At the hearing the People offered testimony of defendant’s confession in the 6th Precinct on August 28, 1985 that he had killed someone on August 24 or 25 and had disposed of the body by throwing it through a hole in a pier near the West-side Highway and Little West 12th Street. He claimed that the victim had attacked him with a small knife and he retaliated by striking the victim in the head with a meat hook.

The People’s witness, Police Officer Treola, testified that although they have searched the river and checked with the medical examiner’s office the police have not as yet recovered the body.

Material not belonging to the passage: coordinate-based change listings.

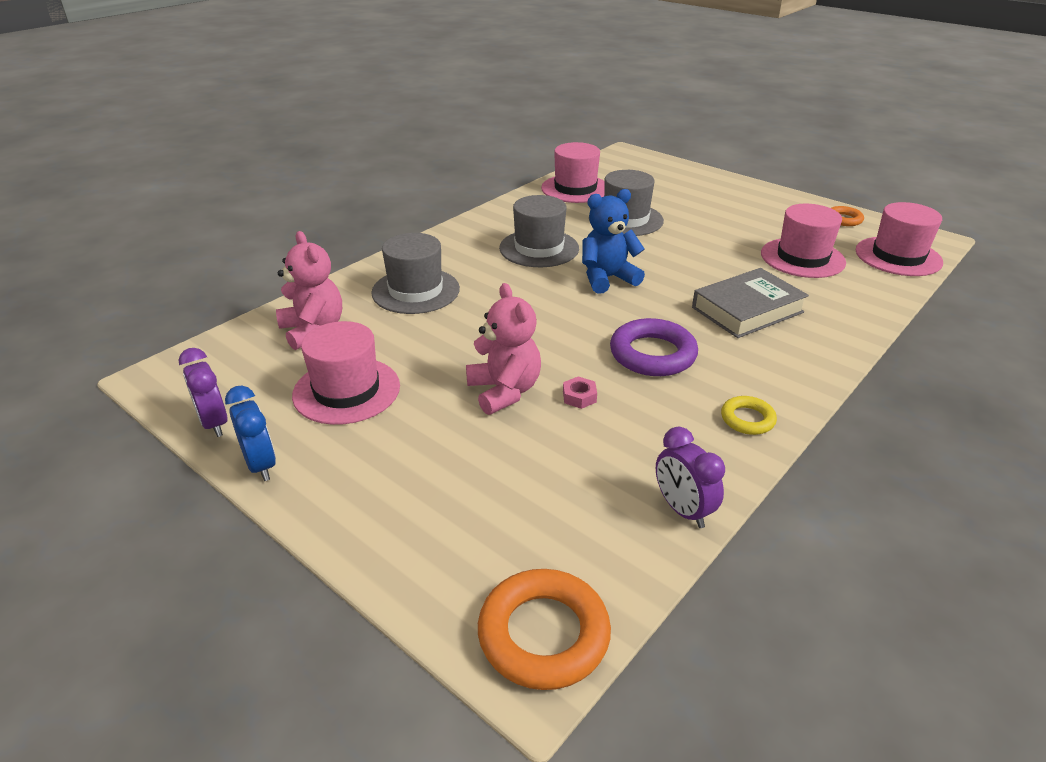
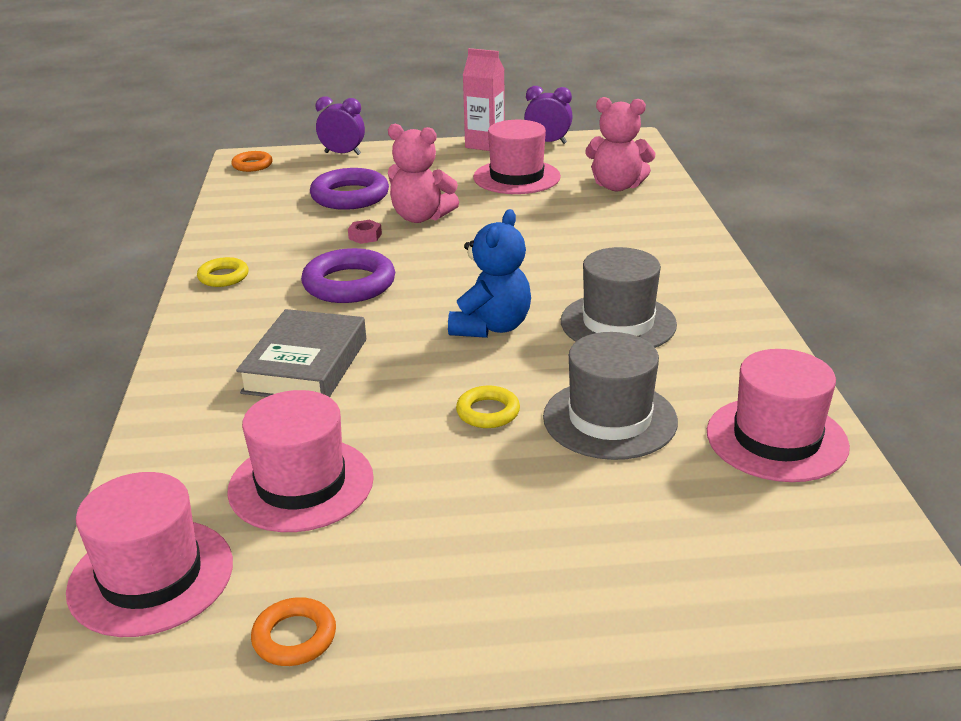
camera: 135 degrees right, 5 degrees down
blue clock [225,386,276,481] -> pink carton [463,48,505,151]
grey hat [371,233,460,314] -> none
orange ring [478,569,611,690] -> orange ring [231,151,273,172], size x0.55
purple clock [656,427,725,528] -> purple clock moved to [316,96,365,155]
none -> purple ring [310,168,389,210]
none -> yellow ring [456,386,520,428]

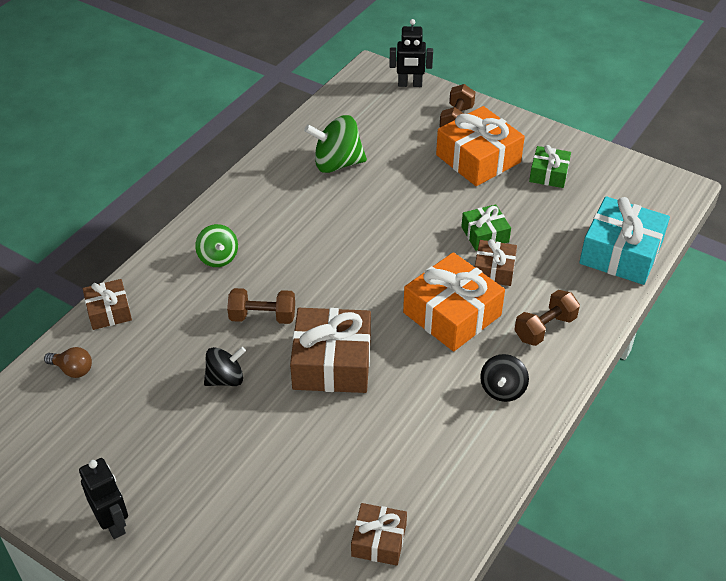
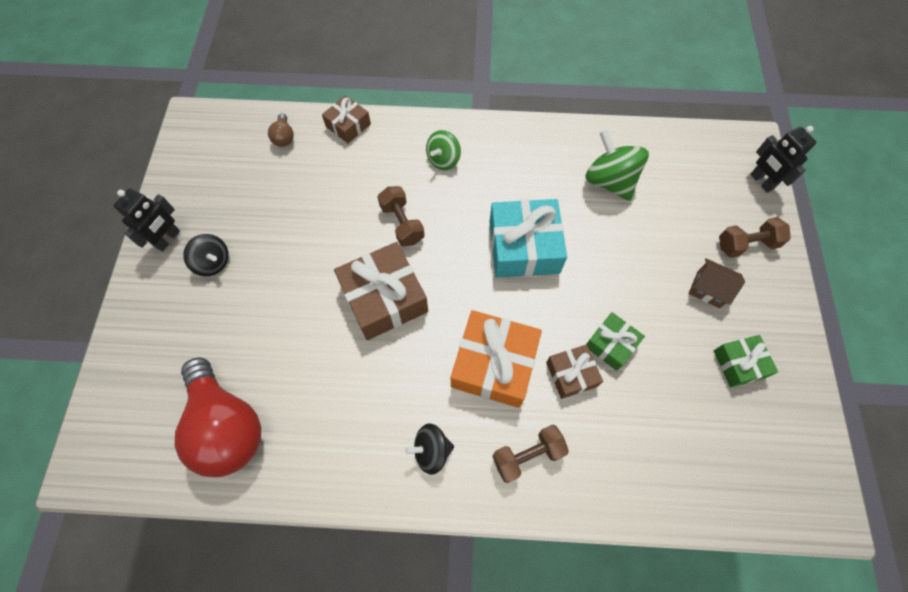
camera: 60 degrees right, 20 degrees up
black spinning top [204,347,246,386] -> black spinning top moved to [183,234,229,276]
brown gift [351,503,407,565] -> red light bulb [175,358,261,477]
orange gift [436,106,525,186] -> brown house [688,258,745,308]
brown dumbbell [514,290,580,346] -> brown dumbbell turned 45 degrees counterclockwise [492,425,569,483]
turquoise gift [579,196,670,285] -> turquoise gift moved to [490,199,567,278]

It is hornbook law that a confession alone is insufficient for conviction of a crime. (See, e.g., People v Lipsky, 57 NY2d 560 [1982].) In fact CPL 60.50 reads as follows: "A person may not be convicted of any offense solely upon evidence of a confession or admission made by him without additional proof that the offense charged has been committed.” A jury may, however, consider circumstantial evidence of the victim’s death. (People v Lipsky, supra.)

But we are not here concerned with conviction of this defendant. The only issue before me sitting as a magistrate in a preliminary hearing is whether the People have sustained their burden of proof that there is reasonable cause to believe that a crime was committed and that the defendant committed it. (See, People v Landon, 147 Misc 642 (NY City Magistrate’s Ct 1933].) The confession herein is highly persuasive. As set forth by Dean Prince in Richardson, Evidence (10th ed, § 556, at 558): "[Confessions which are proved to have been made voluntarily constitute the highest and most satisfactory species of evidence. This is for the reason that no innocent man, in full possession of his faculties, can be supposed ordinarily to be willing to risk his life, liberty, or property voluntarily by a false confession.”

There was no proof elicited in this hearing that defendant was not in his right mind so that the question of the voluntariness of the confession has not been raised. There is a presumption of sanity which has not been rebutted by the defendant. (People v Egnor, 175 NY 419 [1903].)

Given these circumstances I find that defendant’s confession standing alone provides reasonable cause to believe that a homicide was committed and that defendant committed it.

I, therefore, will hold him for the Grand Jury and remand him for that purpose.